Count the lines in the entries that contain the string "Mason". State nothing but the number.

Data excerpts
####################
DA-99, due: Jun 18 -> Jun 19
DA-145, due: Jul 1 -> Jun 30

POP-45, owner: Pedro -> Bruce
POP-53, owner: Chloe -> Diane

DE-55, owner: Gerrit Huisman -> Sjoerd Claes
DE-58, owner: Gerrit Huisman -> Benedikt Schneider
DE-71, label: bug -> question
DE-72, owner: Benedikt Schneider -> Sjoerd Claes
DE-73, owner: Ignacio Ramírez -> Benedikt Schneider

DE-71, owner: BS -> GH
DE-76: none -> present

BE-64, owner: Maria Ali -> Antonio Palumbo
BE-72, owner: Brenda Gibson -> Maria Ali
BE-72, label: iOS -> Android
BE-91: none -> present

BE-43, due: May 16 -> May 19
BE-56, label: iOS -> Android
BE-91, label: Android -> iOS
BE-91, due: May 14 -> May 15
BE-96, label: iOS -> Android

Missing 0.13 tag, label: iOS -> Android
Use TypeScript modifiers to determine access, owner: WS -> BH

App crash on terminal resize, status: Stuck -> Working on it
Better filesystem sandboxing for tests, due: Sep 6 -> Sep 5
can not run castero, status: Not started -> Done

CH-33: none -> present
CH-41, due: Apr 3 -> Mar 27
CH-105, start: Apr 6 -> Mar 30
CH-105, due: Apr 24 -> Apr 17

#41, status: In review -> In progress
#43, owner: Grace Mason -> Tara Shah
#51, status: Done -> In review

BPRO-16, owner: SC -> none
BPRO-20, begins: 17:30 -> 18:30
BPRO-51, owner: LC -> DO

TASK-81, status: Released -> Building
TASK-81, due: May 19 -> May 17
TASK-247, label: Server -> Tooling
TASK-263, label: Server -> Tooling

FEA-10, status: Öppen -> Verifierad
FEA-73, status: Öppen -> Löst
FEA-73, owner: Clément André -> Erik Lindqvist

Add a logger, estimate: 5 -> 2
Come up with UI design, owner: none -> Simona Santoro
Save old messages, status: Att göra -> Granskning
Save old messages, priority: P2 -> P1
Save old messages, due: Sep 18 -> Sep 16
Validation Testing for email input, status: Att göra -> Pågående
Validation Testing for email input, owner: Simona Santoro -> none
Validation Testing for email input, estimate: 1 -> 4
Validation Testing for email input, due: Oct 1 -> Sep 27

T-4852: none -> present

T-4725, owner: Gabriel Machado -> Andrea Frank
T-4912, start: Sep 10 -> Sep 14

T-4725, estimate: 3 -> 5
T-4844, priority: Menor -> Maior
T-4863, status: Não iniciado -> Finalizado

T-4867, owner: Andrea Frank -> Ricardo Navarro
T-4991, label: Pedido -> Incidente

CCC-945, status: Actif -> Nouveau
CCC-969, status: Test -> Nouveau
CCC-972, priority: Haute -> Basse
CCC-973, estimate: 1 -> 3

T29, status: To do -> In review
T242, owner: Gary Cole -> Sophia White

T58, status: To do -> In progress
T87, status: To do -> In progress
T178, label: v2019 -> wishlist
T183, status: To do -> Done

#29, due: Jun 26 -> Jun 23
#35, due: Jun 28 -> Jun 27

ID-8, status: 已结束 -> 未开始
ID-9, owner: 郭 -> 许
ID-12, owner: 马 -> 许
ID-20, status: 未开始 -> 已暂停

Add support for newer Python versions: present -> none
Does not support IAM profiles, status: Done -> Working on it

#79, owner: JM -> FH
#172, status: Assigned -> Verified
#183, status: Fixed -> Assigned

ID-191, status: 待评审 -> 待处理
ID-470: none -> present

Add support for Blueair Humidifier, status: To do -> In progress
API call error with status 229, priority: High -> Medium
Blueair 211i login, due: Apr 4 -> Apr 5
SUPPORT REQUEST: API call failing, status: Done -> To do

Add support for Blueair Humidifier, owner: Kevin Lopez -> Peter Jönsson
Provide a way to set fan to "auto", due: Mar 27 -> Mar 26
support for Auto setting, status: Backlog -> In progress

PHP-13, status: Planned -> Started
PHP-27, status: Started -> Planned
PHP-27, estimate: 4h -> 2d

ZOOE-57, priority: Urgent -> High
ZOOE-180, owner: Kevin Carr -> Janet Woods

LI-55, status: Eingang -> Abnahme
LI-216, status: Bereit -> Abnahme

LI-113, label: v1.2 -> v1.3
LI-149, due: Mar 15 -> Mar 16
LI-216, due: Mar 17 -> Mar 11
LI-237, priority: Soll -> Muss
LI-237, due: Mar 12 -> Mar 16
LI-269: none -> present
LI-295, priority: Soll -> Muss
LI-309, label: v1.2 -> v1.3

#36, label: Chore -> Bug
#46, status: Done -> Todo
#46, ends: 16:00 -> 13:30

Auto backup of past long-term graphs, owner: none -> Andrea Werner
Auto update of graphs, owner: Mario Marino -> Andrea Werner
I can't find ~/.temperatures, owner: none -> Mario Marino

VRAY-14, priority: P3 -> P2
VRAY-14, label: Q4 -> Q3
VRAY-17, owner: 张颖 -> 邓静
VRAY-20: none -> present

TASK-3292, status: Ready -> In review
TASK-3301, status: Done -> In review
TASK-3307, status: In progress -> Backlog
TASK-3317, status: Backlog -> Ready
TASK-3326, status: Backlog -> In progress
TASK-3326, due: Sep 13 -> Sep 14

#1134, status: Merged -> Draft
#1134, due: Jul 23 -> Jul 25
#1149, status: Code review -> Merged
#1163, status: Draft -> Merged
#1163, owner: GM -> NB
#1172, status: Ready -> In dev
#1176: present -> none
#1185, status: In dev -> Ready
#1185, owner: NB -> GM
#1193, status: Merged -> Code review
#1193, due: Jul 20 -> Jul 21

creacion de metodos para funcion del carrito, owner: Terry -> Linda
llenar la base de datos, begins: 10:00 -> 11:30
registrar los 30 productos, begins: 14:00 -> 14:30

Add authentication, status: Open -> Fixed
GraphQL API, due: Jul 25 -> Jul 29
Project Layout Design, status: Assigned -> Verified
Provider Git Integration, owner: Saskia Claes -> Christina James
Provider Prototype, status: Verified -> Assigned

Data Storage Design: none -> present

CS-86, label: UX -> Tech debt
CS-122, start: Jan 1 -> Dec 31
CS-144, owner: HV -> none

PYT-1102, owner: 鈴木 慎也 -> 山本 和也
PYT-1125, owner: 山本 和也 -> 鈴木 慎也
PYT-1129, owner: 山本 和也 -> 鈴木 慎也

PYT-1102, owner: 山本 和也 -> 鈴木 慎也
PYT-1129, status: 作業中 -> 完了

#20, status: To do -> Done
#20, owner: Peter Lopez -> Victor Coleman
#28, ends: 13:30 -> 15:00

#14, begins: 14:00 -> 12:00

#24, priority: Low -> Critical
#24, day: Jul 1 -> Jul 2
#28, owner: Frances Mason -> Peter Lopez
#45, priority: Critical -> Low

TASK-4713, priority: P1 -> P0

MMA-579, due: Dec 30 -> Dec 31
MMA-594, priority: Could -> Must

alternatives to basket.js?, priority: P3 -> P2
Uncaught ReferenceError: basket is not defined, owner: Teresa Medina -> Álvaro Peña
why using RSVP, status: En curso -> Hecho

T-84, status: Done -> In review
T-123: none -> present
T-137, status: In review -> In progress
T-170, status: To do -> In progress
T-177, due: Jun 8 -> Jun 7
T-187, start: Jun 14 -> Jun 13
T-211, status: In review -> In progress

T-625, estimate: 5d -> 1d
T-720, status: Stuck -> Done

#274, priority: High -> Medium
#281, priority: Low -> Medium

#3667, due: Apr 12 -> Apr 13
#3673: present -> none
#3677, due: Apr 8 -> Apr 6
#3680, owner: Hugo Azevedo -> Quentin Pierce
####################
EXERCISE RESULT: 2